Besorgt warf sie Kerstin einen verstohlenen Seitenblick zu. Das Verhalten, das sie an den Tag legte, kam ihr merkwürdig vor – und es war äußerst untypisch für die ansonsten so lebenslustige Frau. Rita hatte ihre Nachbarin immer für ihre offene und herzliche Art bewundert, aber davon war im Moment nicht mehr besonders viel zu spüren. Sie schien nur noch ein Schatten ihrer selbst zu sein – abwesend und kränklich, mit blutunterlaufenen Augen und geschwollenen Lidern.
»Meine Liebe, ist alles in Ordnung?«, fragte die alte Dame vorsichtig.
Womit Rita allerdings nicht gerechnet hatte, war der bissige Ton, mit dem Kerstin entgegnete: »Kümmern Sie sich gefälligst um Ihre eigenen Angelegenheiten! Ich brauche weder Ihr Mitleid noch Ihre Neugierde. Ich gehe!«
Mit diesen Worten stand sie auf und ließ ihre völlig perplexe Nachbarin allein zurück. Diese sah ihr noch eine Weile mit offenem Mund hinterher, bevor sie kopfschüttelnd die Terrasse verließ und Kerstin Bruckbergers kaum angerührte Kaffeetasse zurück in die Küche trug. Irgendetwas stimmte nicht mit der jungen Frau – es sah ihr überhaupt nicht ähnlich, dermaßen ausfallend zu werden.
Rita dachte angestrengt nach. Das alles kam ihr erschreckend bekannt vor, denn so etwas Ähnliches hatte sie schon einmal erlebt – und zwar bei ihrem verstorbenen Großonkel. Bei ihm war damals eine Alkoholsucht der Grund dafür gewesen, dass er sich seiner Familie gegenüber nicht hatte beherrschen können. Sie konnte sich noch genau an die Schrecksekunde erinnern, als der volltrunkene Mann einmal die Hand gegen sie erhoben hatte. Mittlerweile wusste sie, dass es der Alkohol war, der sein Urteilsvermögen getrübt und seine Handlungen bestimmt hatte, aber damals hatte die Unberechenbarkeit ihr wahnsinnige Angst bereitet.

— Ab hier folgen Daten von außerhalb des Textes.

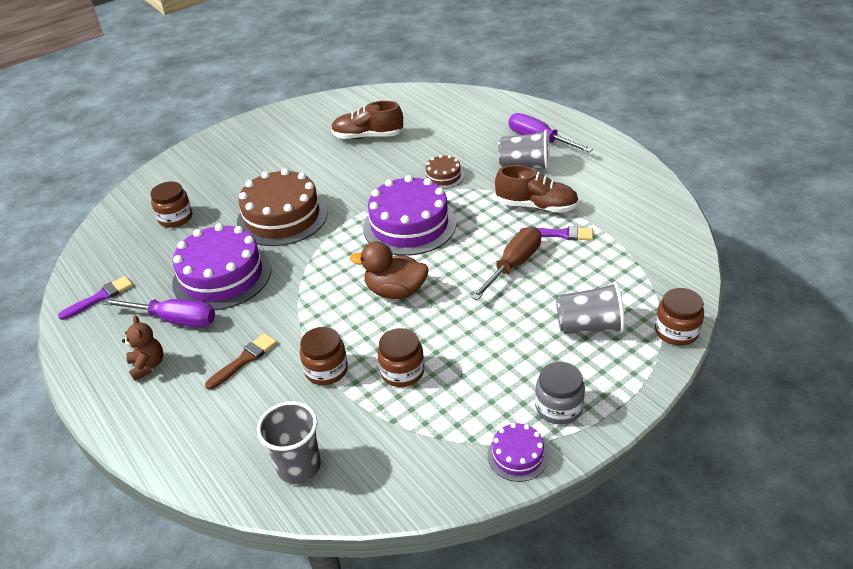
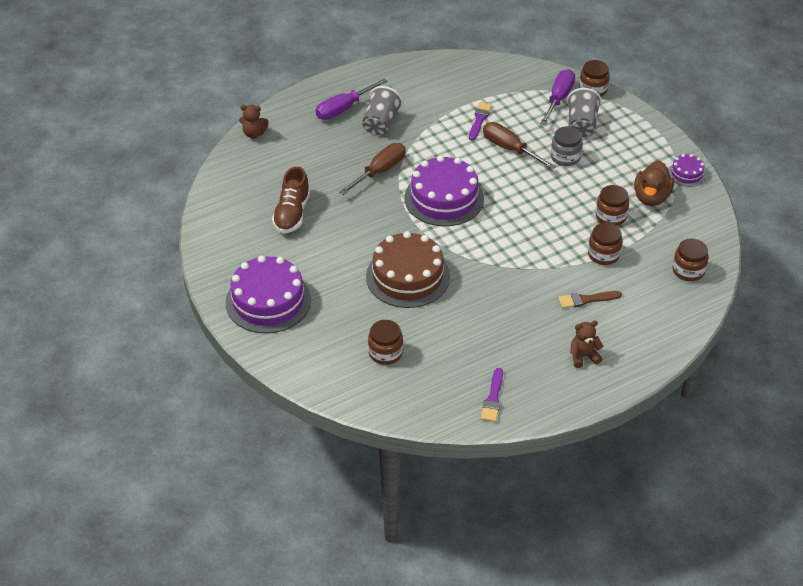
camera: 85 degrees left, 5 degrees up
(99, 298) = (493, 398): purple brush -> purple brush turned 135 degrees counterclockwise
(174, 320) = (532, 344): purple screwdriver -> purple screwdriver (558, 99)
(222, 276) = (482, 315): purple cake -> purple cake (268, 301)
(244, 360) = (586, 299): brown brush -> brown brush turned 60 degrees counterclockwise
(299, 467) = (688, 271): grey cup -> brown jar
(395, 291) = (525, 213): brown duck -> brown duck (651, 197)
(443, 176) = (379, 171): brown cake -> brown screwdriver
(479, 98) = (254, 134): none -> brown teddy bear
(536, 206) = (440, 126): brown shoe -> none
(558, 407) = (651, 151): grey jar -> grey jar (565, 157)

Konnte es tatsächlich sein, dass auch ihre liebe Nachbarin in eine solche Sucht abgerutscht war? Sie hätte es Kerstin Bruckberger niemals zugetraut – andererseits stand sie unter einem enormen Druck, und es konnte schnell passieren, dass man sich ein Gläschen zu viel genehmigte. Rita machte sich Sorgen um die junge Frau und überlegte fieberhaft, wie sie ihr helfen konnte. Was sollte sie bloß unternehmen?